(Data extracted from a collection)
━━━━━━━━━━━━━━━━━━━━

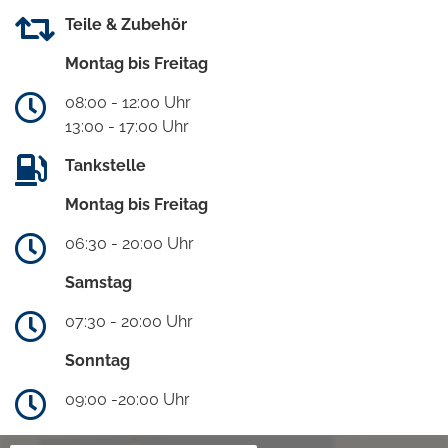
Teile & Zubehör
Montag bis Freitag
08:00 - 12:00 Uhr
13:00 - 17:00 Uhr
Tankstelle
Montag bis Freitag
06:30 - 20:00 Uhr
Samstag
07:30 - 20:00 Uhr
Sonntag
09:00 -20:00 Uhr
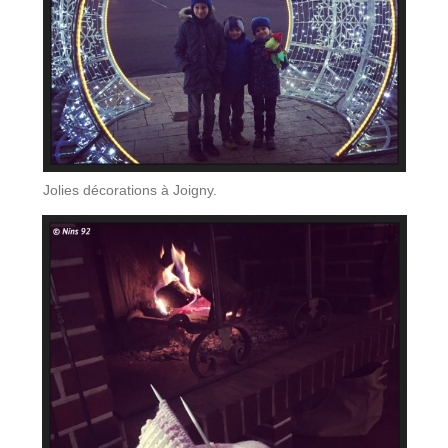
Jolies décorations à Joigny.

━━━━━━━━━━━━━━━━━━━━

ABOUT THIS EXERCISE.
Without any pictures, return the entries exactly as given.

SOLUTION BELOW.
Teile & Zubehör
Montag bis Freitag
08:00 - 12:00 Uhr
13:00 - 17:00 Uhr
Tankstelle
Montag bis Freitag
06:30 - 20:00 Uhr
Samstag
07:30 - 20:00 Uhr
Sonntag
09:00 -20:00 Uhr
Jolies décorations à Joigny.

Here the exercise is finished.